▸ WORK ITEM: Can you rewrite every line of the entries below as one numbered list, leaving out blank lines and the pictures?

▸ SUPPLIED RECORDS:
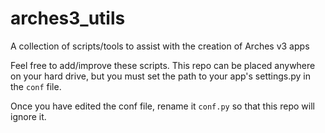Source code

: # arches3_utils
A collection of scripts/tools to assist with the creation of Arches v3 apps

Feel free to add/improve these scripts. This repo can be placed anywhere on your hard drive, but you must set the path to your app's settings.py in the `conf` file.

Once you have edited the conf file, rename it `conf.py` so that this repo will ignore it.
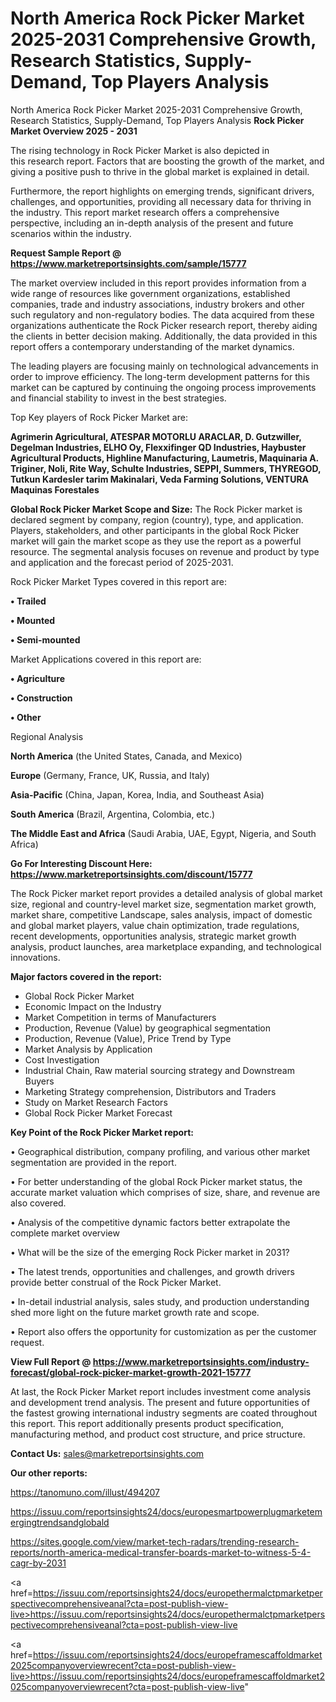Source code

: # North America Rock Picker Market 2025-2031 Comprehensive Growth, Research Statistics, Supply-Demand,  Top Players Analysis
North America Rock Picker Market 2025-2031 Comprehensive Growth, Research Statistics, Supply-Demand,  Top Players Analysis
<Strong> Rock Picker Market Overview 2025 - 2031</strong>

The rising technology in Rock Picker Market is also depicted in this research report. Factors that are boosting the growth of the market, and giving a positive push to thrive in the global market is explained in detail.

Furthermore, the report highlights on emerging trends, significant drivers, challenges, and opportunities, providing all necessary data for thriving in the industry. This report market research offers a comprehensive perspective, including an in-depth analysis of the present and future scenarios within the industry.

<strong>Request Sample Report @ <a href=https://www.marketreportsinsights.com/sample/15777>https://www.marketreportsinsights.com/sample/15777</a></strong>

The market overview included in this report provides information from a wide range of resources like government organizations, established companies, trade and industry associations, industry brokers and other such regulatory and non-regulatory bodies. The data acquired from these organizations authenticate the Rock Picker research report, thereby aiding the clients in better decision making. Additionally, the data provided in this report offers a contemporary understanding of the market dynamics.

The leading players are focusing mainly on technological advancements in order to improve efficiency. The long-term development patterns for this market can be captured by continuing the ongoing process improvements and financial stability to invest in the best strategies.

Top Key players of Rock Picker Market are:

<strong>Agrimerin Agricultural, ATESPAR MOTORLU ARACLAR, D. Gutzwiller, Degelman Industries, ELHO Oy, Flexxifinger QD Industries, Haybuster Agricultural Products, Highline Manufacturing, Laumetris, Maquinaria A. Triginer, Noli, Rite Way, Schulte Industries, SEPPI, Summers, THYREGOD, Tutkun Kardesler tarim Makinalari, Veda Farming Solutions, VENTURA Maquinas Forestales</strong>

<strong><b>Global Rock Picker Market Scope and Size:</b></strong>
The Rock Picker market is declared segment by company, region (country), type, and application. Players, stakeholders, and other participants in the global Rock Picker market will gain the market scope as they use the report as a powerful resource. The segmental analysis focuses on revenue and product by type and application and the forecast period of 2025-2031.

Rock Picker Market Types covered in this report are:

<strong>• Trailed

• Mounted

• Semi-mounted</strong>

Market Applications covered in this report are:

<strong>• Agriculture

• Construction

• Other</strong> 

Regional Analysis

<strong>North America</strong> (the United States, Canada, and Mexico)

<strong>Europe</strong> (Germany, France, UK, Russia, and Italy)

<strong>Asia-Pacific</strong> (China, Japan, Korea, India, and Southeast Asia)

<strong>South America</strong> (Brazil, Argentina, Colombia, etc.)

<strong>The Middle East and Africa</strong> (Saudi Arabia, UAE, Egypt, Nigeria, and South Africa)

<strong>Go For Interesting Discount Here: <a href=https://www.marketreportsinsights.com/discount/15777>https://www.marketreportsinsights.com/discount/15777</a></strong>

The Rock Picker market report provides a detailed analysis of global market size, regional and country-level market size, segmentation market growth, market share, competitive Landscape, sales analysis, impact of domestic and global market players, value chain optimization, trade regulations, recent developments, opportunities analysis, strategic market growth analysis, product launches, area marketplace expanding, and technological innovations.

<strong><b>Major factors covered in the report:</b></strong>
<ul>
  <li>Global Rock Picker Market </li>
  <li>Economic Impact on the Industry</li>
  <li>Market Competition in terms of Manufacturers</li>
  <li>Production, Revenue (Value) by geographical segmentation</li>
  <li>Production, Revenue (Value), Price Trend by Type</li>
  <li>Market Analysis by Application</li>
  <li>Cost Investigation</li>
  <li>Industrial Chain, Raw material sourcing strategy and Downstream Buyers</li>
  <li>Marketing Strategy comprehension, Distributors and Traders</li>
  <li>Study on Market Research Factors</li>
  <li>Global Rock Picker Market Forecast</li>
</ul>

<strong><b>Key Point of the Rock Picker Market report:</b></strong>

• Geographical distribution, company profiling, and various other market segmentation are provided in the report.

• For better understanding of the global Rock Picker market status, the accurate market valuation which comprises of size, share, and revenue are also covered.

• Analysis of the competitive dynamic factors better extrapolate the complete market overview

• What will be the size of the emerging Rock Picker market in 2031?

• The latest trends, opportunities and challenges, and growth drivers provide better construal of the Rock Picker Market.

• In-detail industrial analysis, sales study, and production understanding shed more light on the future market growth rate and scope.

• Report also offers the opportunity for customization as per the customer request.

<strong><b>View Full Report @ <a href=https://www.marketreportsinsights.com/industry-forecast/global-rock-picker-market-growth-2021-15777>https://www.marketreportsinsights.com/industry-forecast/global-rock-picker-market-growth-2021-15777</a></b></strong>


At last, the Rock Picker Market report includes investment come analysis and development trend analysis. The present and future opportunities of the fastest growing international industry segments are coated throughout this report. This report additionally presents product specification, manufacturing method, and product cost structure, and price structure.

<strong>Contact Us:</strong>
sales@marketreportsinsights.com

<strong>Our other reports:</strong>

<a href=https://tanomuno.com/illust/494207>https://tanomuno.com/illust/494207</a>

<a href=https://issuu.com/reportsinsights24/docs/europesmartpowerplugmarketemergingtrendsandglobald>https://issuu.com/reportsinsights24/docs/europesmartpowerplugmarketemergingtrendsandglobald</a>

<a href=https://sites.google.com/view/market-tech-radars/trending-research-reports/north-america-medical-transfer-boards-market-to-witness-5-4-cagr-by-2031>https://sites.google.com/view/market-tech-radars/trending-research-reports/north-america-medical-transfer-boards-market-to-witness-5-4-cagr-by-2031</a>

<a href=https://issuu.com/reportsinsights24/docs/europethermalctpmarketperspectivecomprehensiveanal?cta=post-publish-view-live>https://issuu.com/reportsinsights24/docs/europethermalctpmarketperspectivecomprehensiveanal?cta=post-publish-view-live</a>

<a href=https://issuu.com/reportsinsights24/docs/europeframescaffoldmarket2025companyoverviewrecent?cta=post-publish-view-live>https://issuu.com/reportsinsights24/docs/europeframescaffoldmarket2025companyoverviewrecent?cta=post-publish-view-live</a>"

▸ THE ANSWER:
1. Source code
2. : # arches3_utils
3. A collection of scripts/tools to assist with the creation of Arches v3 apps
4. Feel free to add/improve these scripts. This repo can be placed anywhere on your hard drive, but you must set the path to your app's settings.py in the `conf` file.
5. Once you have edited the conf file, rename it `conf.py` so that this repo will ignore it.
6. Source code
7. : # North America Rock Picker Market 2025-2031 Comprehensive Growth, Research Statistics, Supply-Demand,  Top Players Analysis
8. North America Rock Picker Market 2025-2031 Comprehensive Growth, Research Statistics, Supply-Demand,  Top Players Analysis
9. <Strong> Rock Picker Market Overview 2025 - 2031</strong>
10. The rising technology in Rock Picker Market is also depicted in this research report. Factors that are boosting the growth of the market, and giving a positive push to thrive in the global market is explained in detail.
11. Furthermore, the report highlights on emerging trends, significant drivers, challenges, and opportunities, providing all necessary data for thriving in the industry. This report market research offers a comprehensive perspective, including an in-depth analysis of the present and future scenarios within the industry.
12. <strong>Request Sample Report @ <a href=https://www.marketreportsinsights.com/sample/15777>https://www.marketreportsinsights.com/sample/15777</a></strong>
13. The market overview included in this report provides information from a wide range of resources like government organizations, established companies, trade and industry associations, industry brokers and other such regulatory and non-regulatory bodies. The data acquired from these organizations authenticate the Rock Picker research report, thereby aiding the clients in better decision making. Additionally, the data provided in this report offers a contemporary understanding of the market dynamics.
14. The leading players are focusing mainly on technological advancements in order to improve efficiency. The long-term development patterns for this market can be captured by continuing the ongoing process improvements and financial stability to invest in the best strategies.
15. Top Key players of Rock Picker Market are:
16. <strong>Agrimerin Agricultural, ATESPAR MOTORLU ARACLAR, D. Gutzwiller, Degelman Industries, ELHO Oy, Flexxifinger QD Industries, Haybuster Agricultural Products, Highline Manufacturing, Laumetris, Maquinaria A. Triginer, Noli, Rite Way, Schulte Industries, SEPPI, Summers, THYREGOD, Tutkun Kardesler tarim Makinalari, Veda Farming Solutions, VENTURA Maquinas Forestales</strong>
17. <strong><b>Global Rock Picker Market Scope and Size:</b></strong>
18. The Rock Picker market is declared segment by company, region (country), type, and application. Players, stakeholders, and other participants in the global Rock Picker market will gain the market scope as they use the report as a powerful resource. The segmental analysis focuses on revenue and product by type and application and the forecast period of 2025-2031.
19. Rock Picker Market Types covered in this report are:
20. <strong>• Trailed
21. • Mounted
22. • Semi-mounted</strong>
23. Market Applications covered in this report are:
24. <strong>• Agriculture
25. • Construction
26. • Other</strong> 
27. Regional Analysis
28. <strong>North America</strong> (the United States, Canada, and Mexico)
29. <strong>Europe</strong> (Germany, France, UK, Russia, and Italy)
30. <strong>Asia-Pacific</strong> (China, Japan, Korea, India, and Southeast Asia)
31. <strong>South America</strong> (Brazil, Argentina, Colombia, etc.)
32. <strong>The Middle East and Africa</strong> (Saudi Arabia, UAE, Egypt, Nigeria, and South Africa)
33. <strong>Go For Interesting Discount Here: <a href=https://www.marketreportsinsights.com/discount/15777>https://www.marketreportsinsights.com/discount/15777</a></strong>
34. The Rock Picker market report provides a detailed analysis of global market size, regional and country-level market size, segmentation market growth, market share, competitive Landscape, sales analysis, impact of domestic and global market players, value chain optimization, trade regulations, recent developments, opportunities analysis, strategic market growth analysis, product launches, area marketplace expanding, and technological innovations.
35. <strong><b>Major factors covered in the report:</b></strong>
36. <ul>
37.   <li>Global Rock Picker Market </li>
38.   <li>Economic Impact on the Industry</li>
39.   <li>Market Competition in terms of Manufacturers</li>
40.   <li>Production, Revenue (Value) by geographical segmentation</li>
41.   <li>Production, Revenue (Value), Price Trend by Type</li>
42.   <li>Market Analysis by Application</li>
43.   <li>Cost Investigation</li>
44.   <li>Industrial Chain, Raw material sourcing strategy and Downstream Buyers</li>
45.   <li>Marketing Strategy comprehension, Distributors and Traders</li>
46.   <li>Study on Market Research Factors</li>
47.   <li>Global Rock Picker Market Forecast</li>
48. </ul>
49. <strong><b>Key Point of the Rock Picker Market report:</b></strong>
50. • Geographical distribution, company profiling, and various other market segmentation are provided in the report.
51. • For better understanding of the global Rock Picker market status, the accurate market valuation which comprises of size, share, and revenue are also covered.
52. • Analysis of the competitive dynamic factors better extrapolate the complete market overview
53. • What will be the size of the emerging Rock Picker market in 2031?
54. • The latest trends, opportunities and challenges, and growth drivers provide better construal of the Rock Picker Market.
55. • In-detail industrial analysis, sales study, and production understanding shed more light on the future market growth rate and scope.
56. • Report also offers the opportunity for customization as per the customer request.
57. <strong><b>View Full Report @ <a href=https://www.marketreportsinsights.com/industry-forecast/global-rock-picker-market-growth-2021-15777>https://www.marketreportsinsights.com/industry-forecast/global-rock-picker-market-growth-2021-15777</a></b></strong>
58. At last, the Rock Picker Market report includes investment come analysis and development trend analysis. The present and future opportunities of the fastest growing international industry segments are coated throughout this report. This report additionally presents product specification, manufacturing method, and product cost structure, and price structure.
59. <strong>Contact Us:</strong>
60. sales@marketreportsinsights.com
61. <strong>Our other reports:</strong>
62. <a href=https://tanomuno.com/illust/494207>https://tanomuno.com/illust/494207</a>
63. <a href=https://issuu.com/reportsinsights24/docs/europesmartpowerplugmarketemergingtrendsandglobald>https://issuu.com/reportsinsights24/docs/europesmartpowerplugmarketemergingtrendsandglobald</a>
64. <a href=https://sites.google.com/view/market-tech-radars/trending-research-reports/north-america-medical-transfer-boards-market-to-witness-5-4-cagr-by-2031>https://sites.google.com/view/market-tech-radars/trending-research-reports/north-america-medical-transfer-boards-market-to-witness-5-4-cagr-by-2031</a>
65. <a href=https://issuu.com/reportsinsights24/docs/europethermalctpmarketperspectivecomprehensiveanal?cta=post-publish-view-live>https://issuu.com/reportsinsights24/docs/europethermalctpmarketperspectivecomprehensiveanal?cta=post-publish-view-live</a>
66. <a href=https://issuu.com/reportsinsights24/docs/europeframescaffoldmarket2025companyoverviewrecent?cta=post-publish-view-live>https://issuu.com/reportsinsights24/docs/europeframescaffoldmarket2025companyoverviewrecent?cta=post-publish-view-live</a>"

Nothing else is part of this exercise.